== Görev 1 ==
Aşağıdaki incelenen metni iki cümleyle özetleyin.
== Görev 2 ==
Aşağıdaki (a), (b) ve (c) ifadelerinin incelenen metinle uyuşup uyuşmadığını evet ya da hayır olarak belirtin ve her yanıtın yanına metinden belirleyici sözleri aynen alıntılayın.
(a) Hakan Fidan İmralı'ya giderek Abdullah Öcalan'la müzakerelere katılmıştır.
(b) Taraflar süreç boyunca birbirlerine karşı stratejik güven inşa etmeyi başarmıştır.
(c) AKP hükümeti bu süreç aracılığıyla güneydoğulu seçmenlerin desteğini almaya çalışmıştır.
== Görev 3 ==
Aşağıdaki incelenen metinden "İmralı süreci, aynı" sözlerinin geçtiği yerden başlayıp "güven inşa edememiştir." sözlerinden sonra biten kısmı hiç değiştirmeden geri verin.

== İncelenen Metin ==
▬▬▬▬▬▬

2013 yılında “çözüm süreci” olarak kamuoyuna sunulan İmralı merkezli görüşmeler, görünüşte barış ve demokratikleşme amacı taşısa da, arka planında iç siyasetteki denge oyunları ve dış politikadaki yönelimler doğrultusunda tasarlanmış bir mühendislik süreciydi. Abdullah Öcalan’ın “barış elçisi” olarak lanse edilmesi ve Kandil ile kurulan doğrudan temaslar, devletin terörle mücadele anlayışında dramatik bir kırılmaya işaret ediyordu. Süreç boyunca silahların gömüleceği ve siyasetin ön plana çıkacağı yönündeki söylemler, esasen kamuoyunu hazırlamak ve muhalefeti pasifize etmek adına kullanılan taktiksel araçlardı (Watts, 2010). Ancak bu görüntünün ardında, silahlı yapının tasfiyesinden çok, yeniden konumlandırılması yatıyordu.

İmralı süreci, aynı zamanda Erdoğan’ın başkanlık hedefiyle doğrudan bağlantılıydı. AKP hükümeti, bu süreç aracılığıyla güneydoğulu seçmenlerin desteğini alarak 2014 Cumhurbaşkanlığı seçimi ve sonrasındaki anayasal dönüşüm için gerekli zemini inşa etmeye çalıştı. Öcalan’a verilen mesajların, devlet yetkilileri aracılığıyla HDP heyetleri tarafından kamuoyuna servis edilmesi; demokratik şeffaflıktan çok, halkla ilişkiler stratejisine dayalı bir tiyatro gösterisiydi. Ne var ki Kandil’in ve HDP’nin bazı aktörlerinin bu süreci içselleştirmemesi, sahadaki silahlı yapı ile masadaki siyasal aktörlerin söylem tutarsızlıklarını giderek görünür hâle getirmiştir (Gürer, 2015). Süreç boyunca hem devlet hem örgüt açısından “çift yönlü oyalama” yaşanmış, taraflar birbirini taktiksel olarak kullanmış ama stratejik güven inşa edememiştir.
“Çözüm sürecinin” mimarlarından biri olan dönemin MİT Müsteşarı Hakan Fidan’ın ((2009–2015) daha sonra İbrahim Kalın bu rolü üstlendi)) bizzat İmralı’ya giderek Abdullah Öcalan’la müzakerelere katılması, sürecin bir istihbarat operasyonu boyutu taşıdığını göstermektedir. Fidan hakkında 2012 yılında açılmak istenen “KCK davası” ve bu dava üzerinden dönemin Başbakanı Erdoğan’a yöneltilen siyasi hamleler, çözüm sürecinin bir yönüyle uluslararası güç mücadelesinin arenası hâline geldiğini açıkça ortaya koymuştur (Gürsel, 2016). Bu noktada süreç, yalnızca iç barışa dair bir mesele olmaktan çıkmış; küresel güç dengelerinin, bölgesel harita planlamalarının ve Türkiye içindeki iktidar kavgalarının düğüm noktası olmuştur. “Barış “ söyleminin ardında dönen istihbarat savaşları ve siyasi hesaplar, sürecin aktörleri arasında gerçek bir mutabakat zemini oluşmasını engellemiştir.

▬▬▬▬▬▬

== Kayıtlar ==

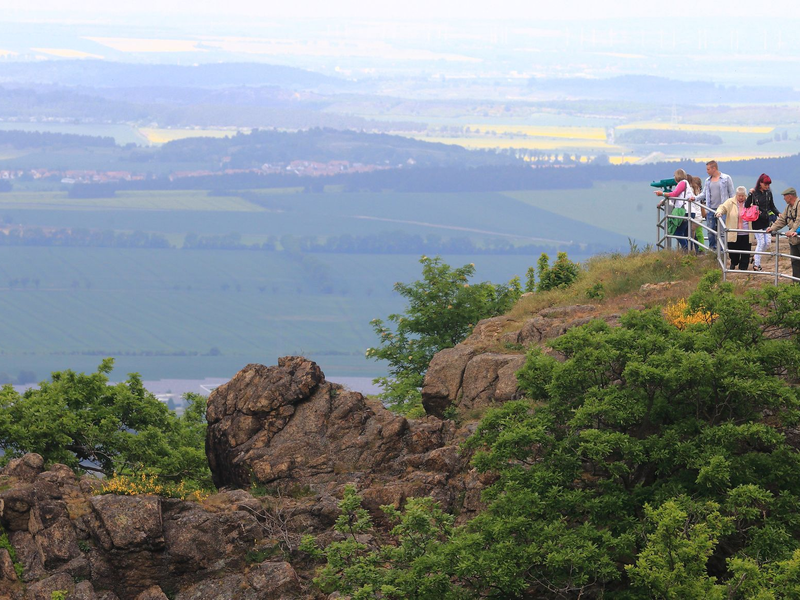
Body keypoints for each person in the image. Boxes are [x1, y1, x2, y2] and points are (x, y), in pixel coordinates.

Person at [696, 160, 735, 251]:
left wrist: (732, 207)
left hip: (723, 209)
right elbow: (704, 194)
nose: (707, 171)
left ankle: (722, 251)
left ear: (714, 168)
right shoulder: (707, 181)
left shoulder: (726, 178)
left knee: (722, 232)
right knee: (710, 231)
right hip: (711, 209)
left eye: (708, 169)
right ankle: (713, 250)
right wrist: (695, 198)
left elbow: (732, 194)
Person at [745, 173, 779, 271]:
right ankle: (756, 265)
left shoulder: (768, 193)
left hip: (766, 221)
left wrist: (778, 214)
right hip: (757, 221)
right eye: (765, 184)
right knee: (761, 242)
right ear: (760, 183)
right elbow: (747, 205)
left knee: (767, 243)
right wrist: (750, 194)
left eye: (768, 185)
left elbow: (772, 206)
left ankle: (755, 256)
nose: (767, 186)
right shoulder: (754, 193)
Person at [655, 168, 694, 250]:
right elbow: (676, 197)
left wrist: (662, 193)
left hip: (684, 211)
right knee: (686, 233)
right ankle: (690, 251)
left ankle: (686, 249)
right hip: (689, 211)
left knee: (678, 232)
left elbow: (674, 194)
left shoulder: (682, 183)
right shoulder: (685, 184)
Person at [767, 187, 800, 281]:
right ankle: (796, 284)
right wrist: (772, 228)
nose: (784, 198)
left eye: (785, 196)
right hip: (793, 240)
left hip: (797, 236)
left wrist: (792, 231)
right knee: (795, 261)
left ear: (790, 196)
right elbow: (782, 220)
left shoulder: (799, 205)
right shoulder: (788, 207)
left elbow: (798, 220)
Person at [716, 186, 751, 270]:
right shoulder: (730, 202)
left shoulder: (750, 202)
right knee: (733, 251)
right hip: (733, 232)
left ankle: (743, 269)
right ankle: (734, 262)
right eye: (739, 196)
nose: (741, 197)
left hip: (746, 232)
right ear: (736, 195)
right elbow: (722, 207)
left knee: (745, 252)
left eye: (743, 196)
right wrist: (719, 212)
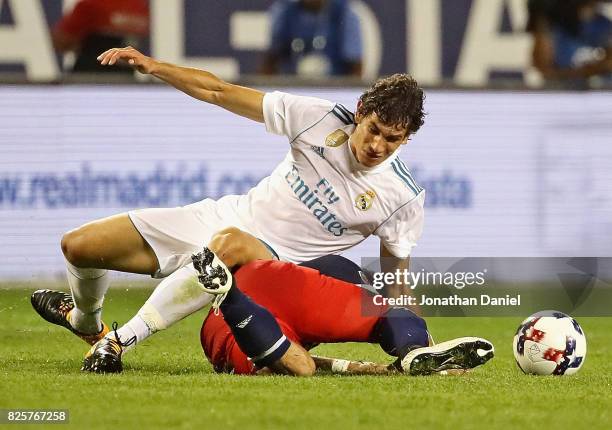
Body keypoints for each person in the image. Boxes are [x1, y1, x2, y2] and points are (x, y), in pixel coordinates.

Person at [31, 46, 426, 372]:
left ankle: (117, 343)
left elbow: (396, 283)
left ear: (406, 140)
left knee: (231, 244)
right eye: (373, 129)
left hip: (273, 267)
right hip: (227, 217)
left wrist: (418, 343)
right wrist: (154, 66)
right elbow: (219, 91)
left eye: (392, 139)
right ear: (360, 111)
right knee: (79, 245)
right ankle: (86, 323)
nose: (377, 146)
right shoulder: (317, 118)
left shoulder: (402, 197)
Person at [83, 247, 494, 375]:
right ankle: (411, 349)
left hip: (265, 278)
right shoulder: (340, 275)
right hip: (288, 284)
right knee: (395, 319)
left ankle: (230, 297)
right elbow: (341, 274)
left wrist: (356, 368)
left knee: (296, 362)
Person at [260, 0, 363, 77]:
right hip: (292, 90)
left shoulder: (345, 13)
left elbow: (356, 67)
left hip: (333, 90)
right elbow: (270, 61)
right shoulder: (284, 11)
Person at [52, 0, 149, 74]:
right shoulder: (140, 8)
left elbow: (61, 41)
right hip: (124, 79)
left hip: (90, 76)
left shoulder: (92, 4)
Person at [526, 0, 612, 82]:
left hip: (600, 93)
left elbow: (608, 64)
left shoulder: (605, 25)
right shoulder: (549, 26)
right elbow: (544, 71)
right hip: (561, 93)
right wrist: (589, 70)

▬▬▬▬▬▬

== Çözüm 1 ==
2013'te kamuoyuna sunulan İmralı merkezli çözüm süreci, görünüşte barış ve demokratikleşme amacı taşısa da iç siyasetteki denge oyunları ve dış politikadaki yönelimler doğrultusunda tasarlanmış, Erdoğan'ın başkanlık hedefiyle doğrudan bağlantılı bir mühendislik süreciydi. MİT Müsteşarı'nın bizzat müzakerelere katıldığı süreç istihbarat savaşlarının ve iktidar kavgalarının düğüm noktası hâline gelmiş, taraflar arasında stratejik güven ve gerçek bir mutabakat zemini oluşamamıştır.

== Çözüm 2 ==
(a) Evet: "bizzat İmralı’ya giderek Abdullah Öcalan’la müzakerelere katılması"
(b) Hayır: "taraflar birbirini taktiksel olarak kullanmış ama stratejik güven inşa edememiştir"
(c) Evet: "AKP hükümeti, bu süreç aracılığıyla güneydoğulu seçmenlerin desteğini alarak 2014 Cumhurbaşkanlığı seçimi ve sonrasındaki anayasal dönüşüm için gerekli zemini inşa etmeye çalıştı"

== Çözüm 3 ==
İmralı süreci, aynı zamanda Erdoğan’ın başkanlık hedefiyle doğrudan bağlantılıydı. AKP hükümeti, bu süreç aracılığıyla güneydoğulu seçmenlerin desteğini alarak 2014 Cumhurbaşkanlığı seçimi ve sonrasındaki anayasal dönüşüm için gerekli zemini inşa etmeye çalıştı. Öcalan’a verilen mesajların, devlet yetkilileri aracılığıyla HDP heyetleri tarafından kamuoyuna servis edilmesi; demokratik şeffaflıktan çok, halkla ilişkiler stratejisine dayalı bir tiyatro gösterisiydi. Ne var ki Kandil’in ve HDP’nin bazı aktörlerinin bu süreci içselleştirmemesi, sahadaki silahlı yapı ile masadaki siyasal aktörlerin söylem tutarsızlıklarını giderek görünür hâle getirmiştir (Gürer, 2015). Süreç boyunca hem devlet hem örgüt açısından “çift yönlü oyalama” yaşanmış, taraflar birbirini taktiksel olarak kullanmış ama stratejik güven inşa edememiştir.